[Dataset entries]
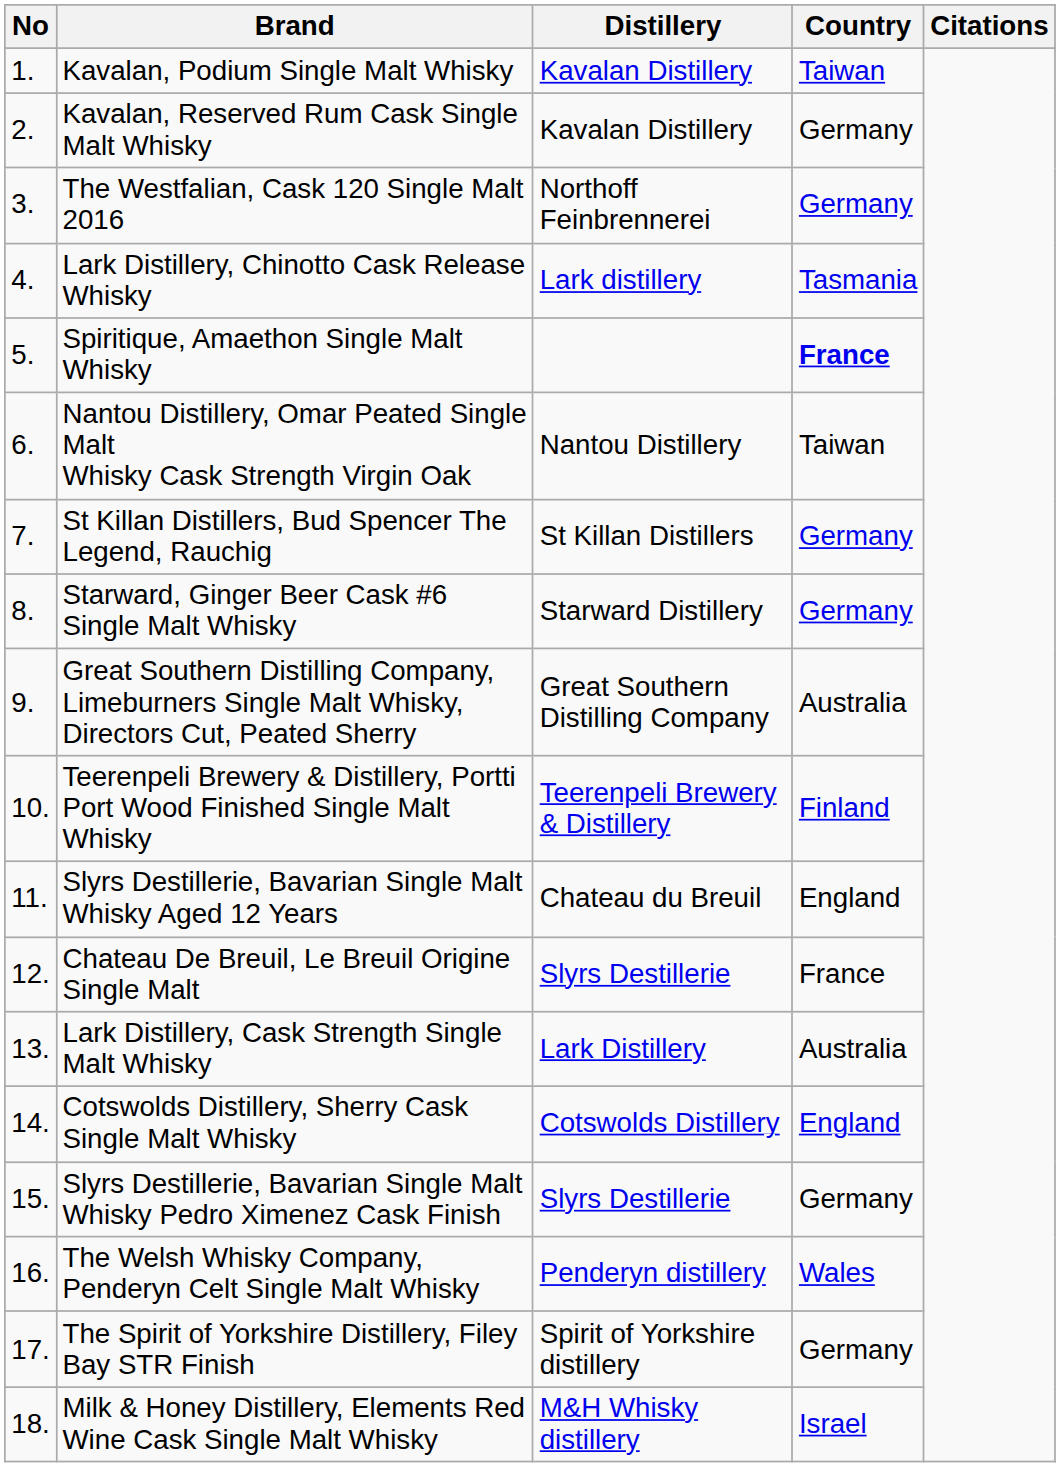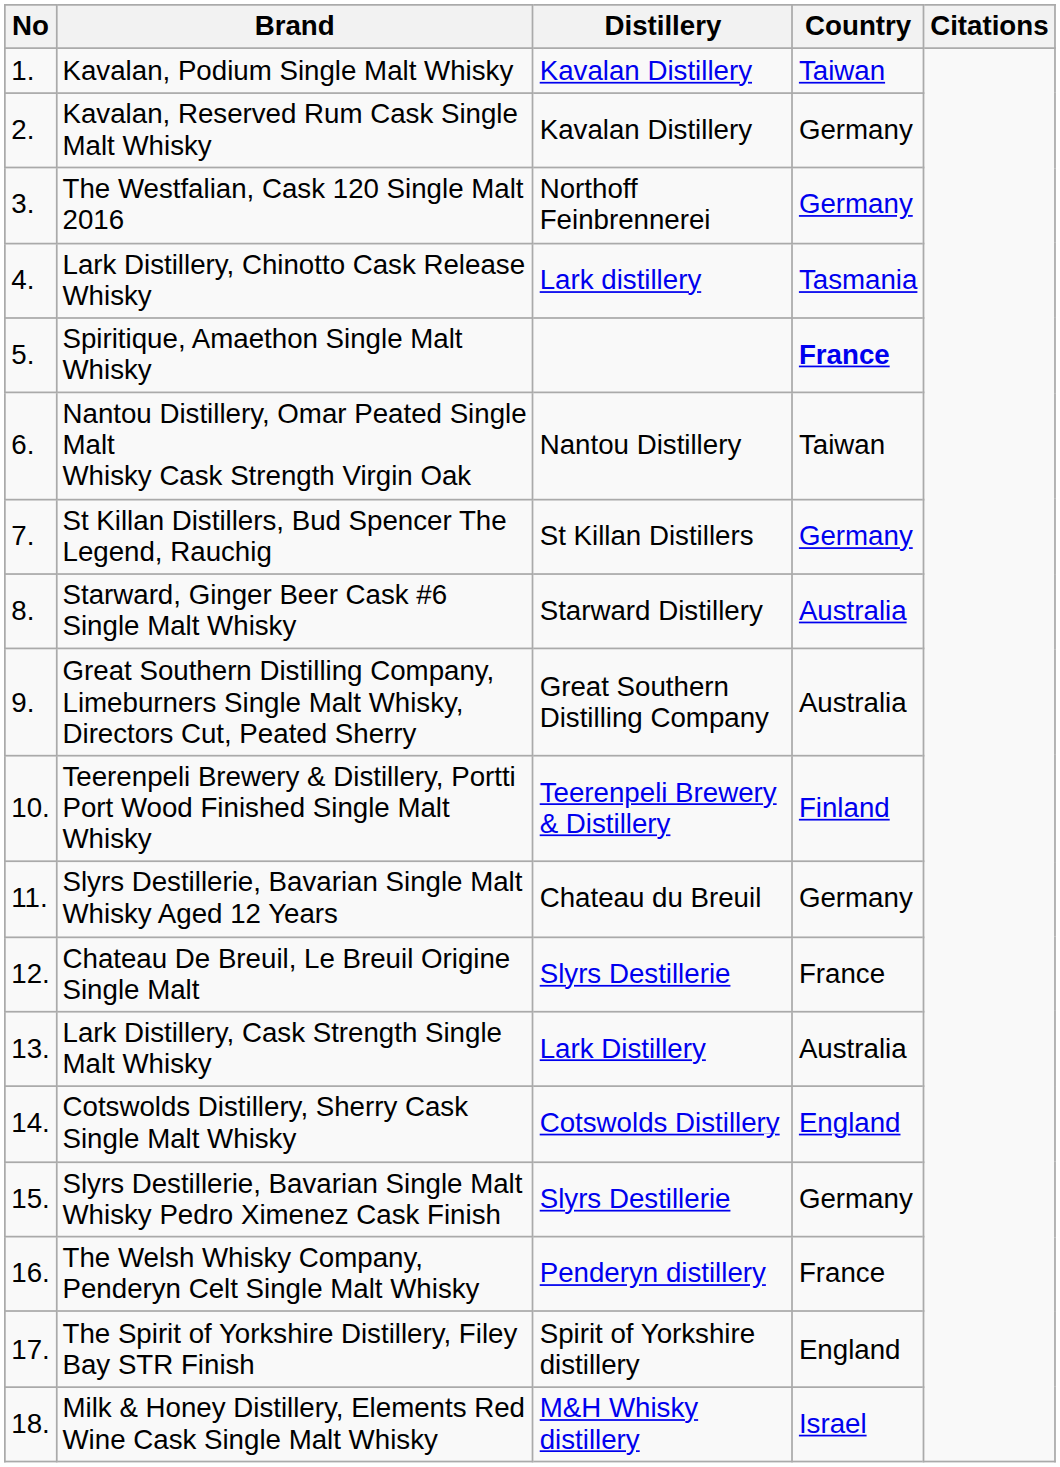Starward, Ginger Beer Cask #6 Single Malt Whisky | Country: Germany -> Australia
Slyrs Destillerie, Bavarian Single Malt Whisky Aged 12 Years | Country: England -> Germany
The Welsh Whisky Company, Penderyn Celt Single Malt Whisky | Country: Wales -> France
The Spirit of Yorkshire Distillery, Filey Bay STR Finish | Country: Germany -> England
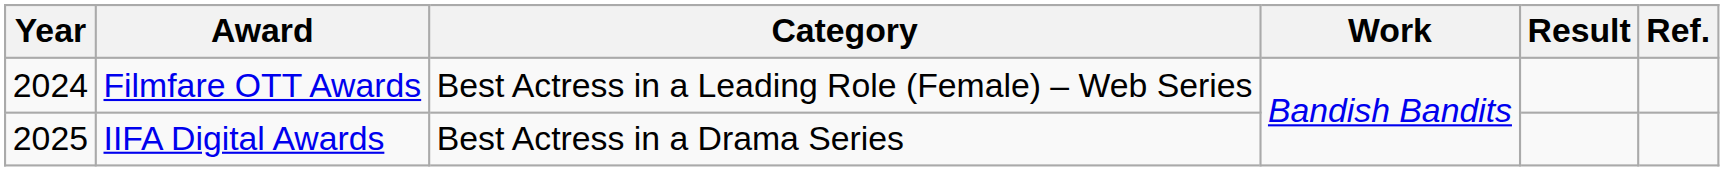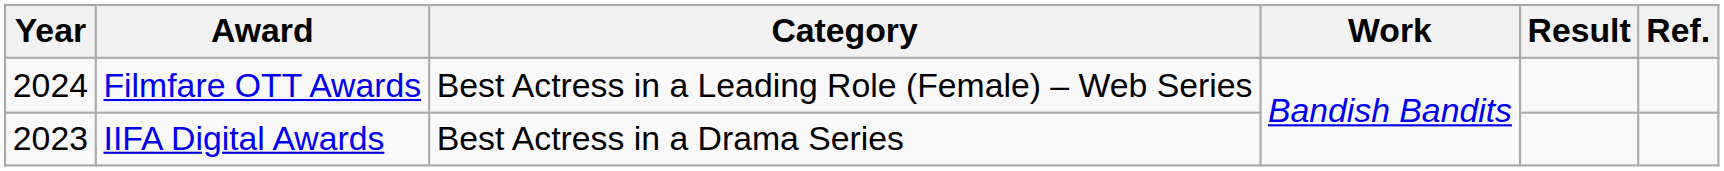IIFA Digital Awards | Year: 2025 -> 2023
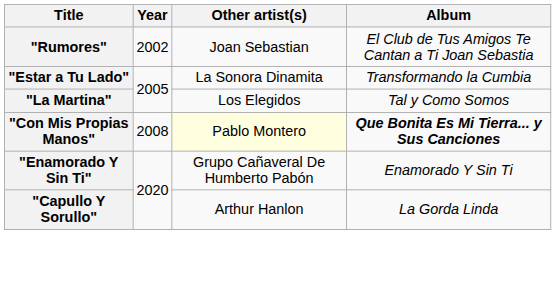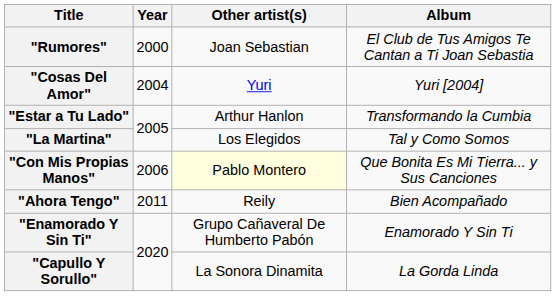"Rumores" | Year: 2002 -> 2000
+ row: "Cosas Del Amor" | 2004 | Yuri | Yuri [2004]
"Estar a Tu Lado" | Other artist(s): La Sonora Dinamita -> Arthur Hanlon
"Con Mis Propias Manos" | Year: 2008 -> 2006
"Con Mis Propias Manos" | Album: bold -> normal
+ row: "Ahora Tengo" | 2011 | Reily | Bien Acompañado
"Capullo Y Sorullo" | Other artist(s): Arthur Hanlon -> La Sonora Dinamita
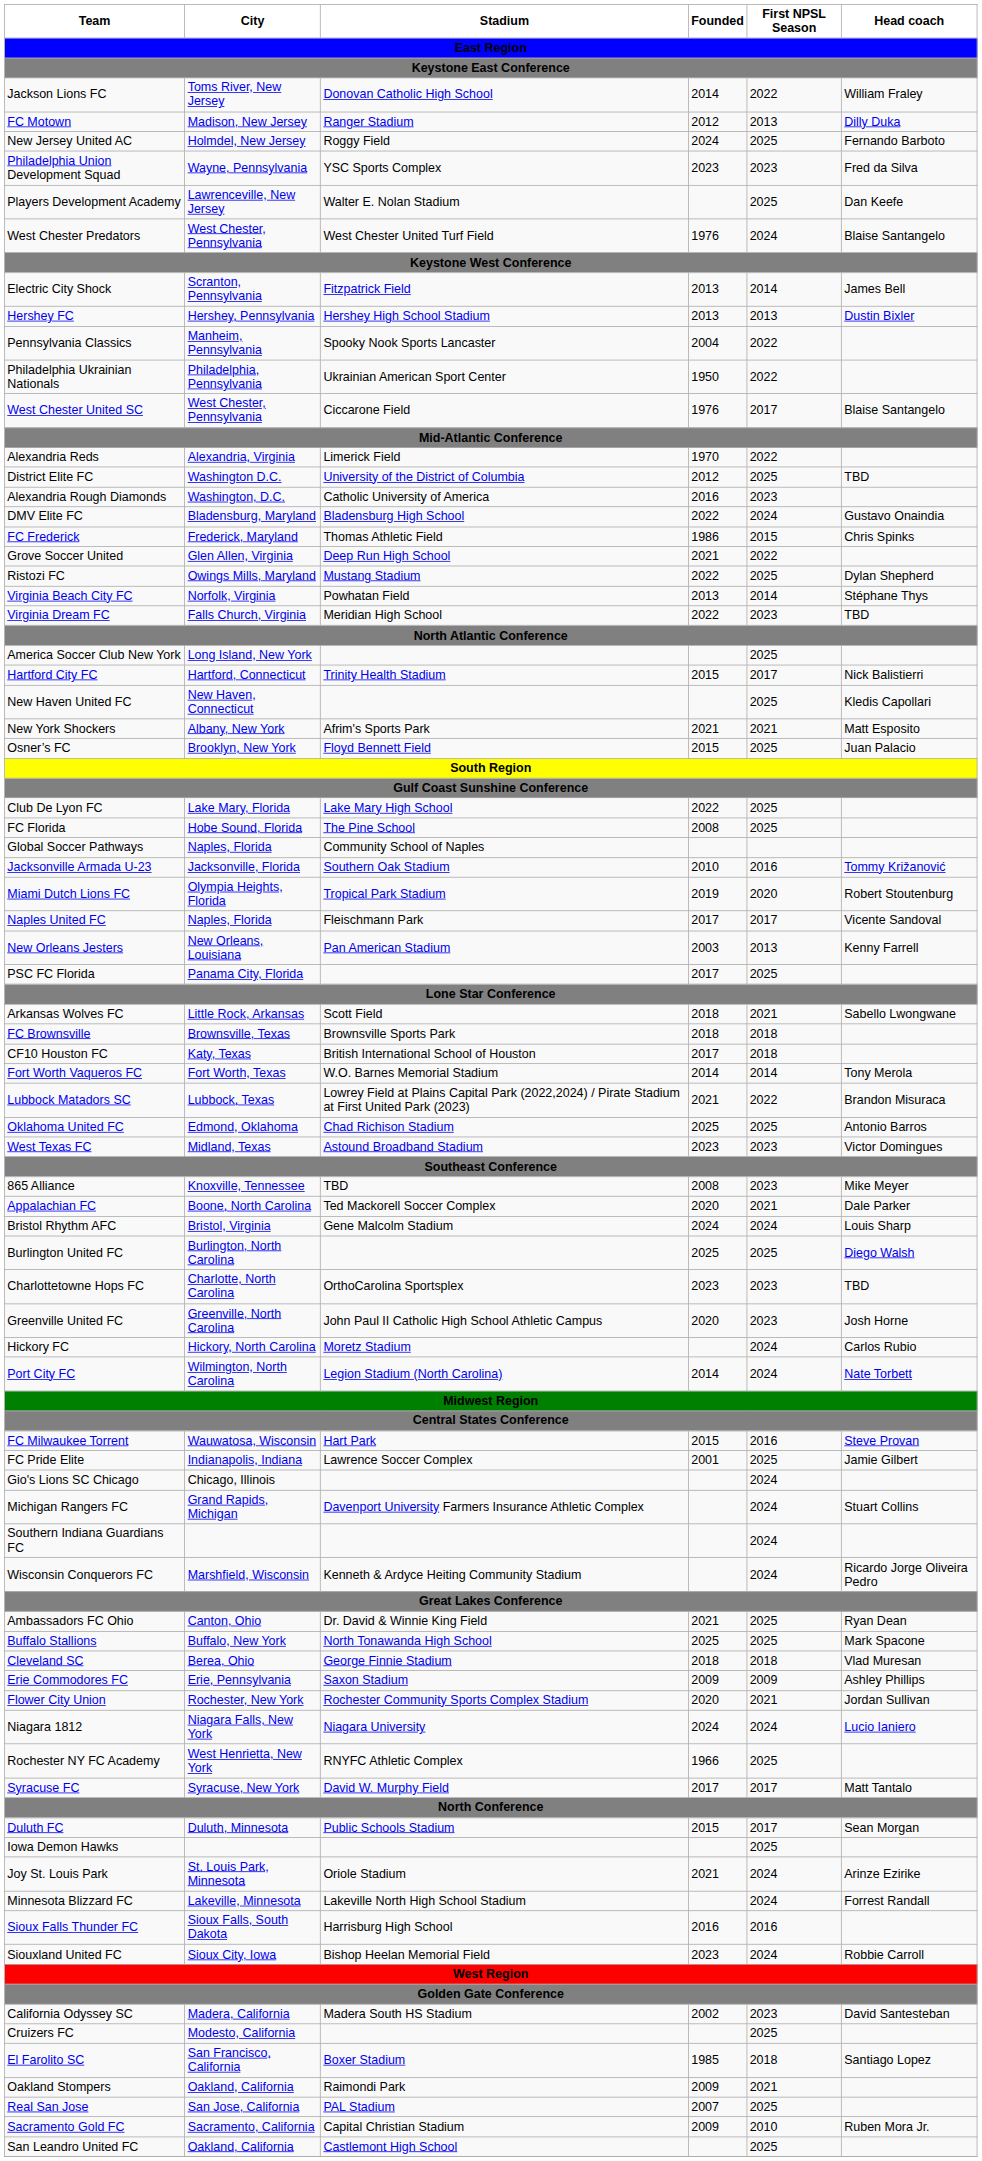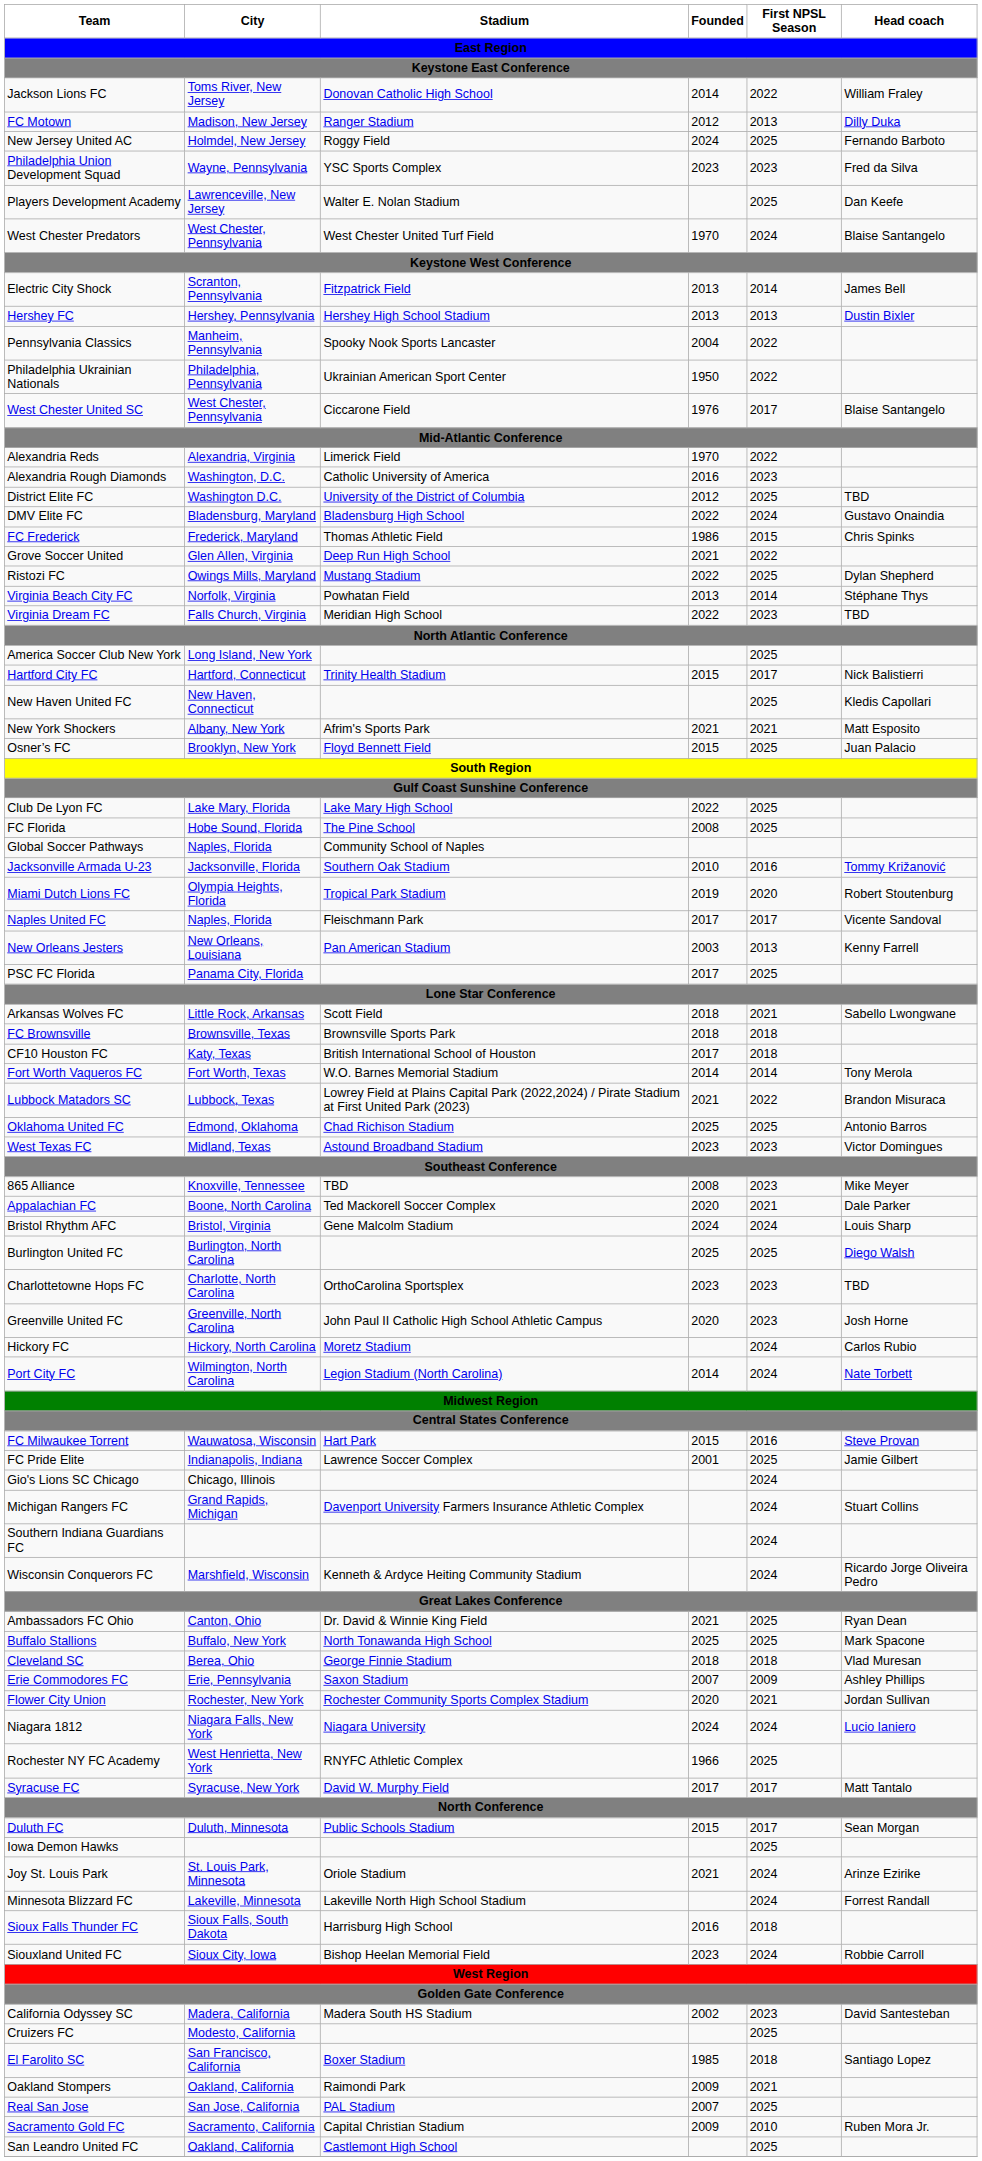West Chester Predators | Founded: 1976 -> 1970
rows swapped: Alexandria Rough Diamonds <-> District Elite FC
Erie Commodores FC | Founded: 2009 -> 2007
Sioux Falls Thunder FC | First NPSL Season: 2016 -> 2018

__Task prompt__
Rewrite the lines from the first one through the line that contains "The Welsh Whisky" as a numbered list, skipping any blank lines and leaving out the pictures.

__Solution to the problem__
1. Starward, Ginger Beer Cask #6 Single Malt Whisky | Country: Germany -> Australia
2. Slyrs Destillerie, Bavarian Single Malt Whisky Aged 12 Years | Country: England -> Germany
3. The Welsh Whisky Company, Penderyn Celt Single Malt Whisky | Country: Wales -> France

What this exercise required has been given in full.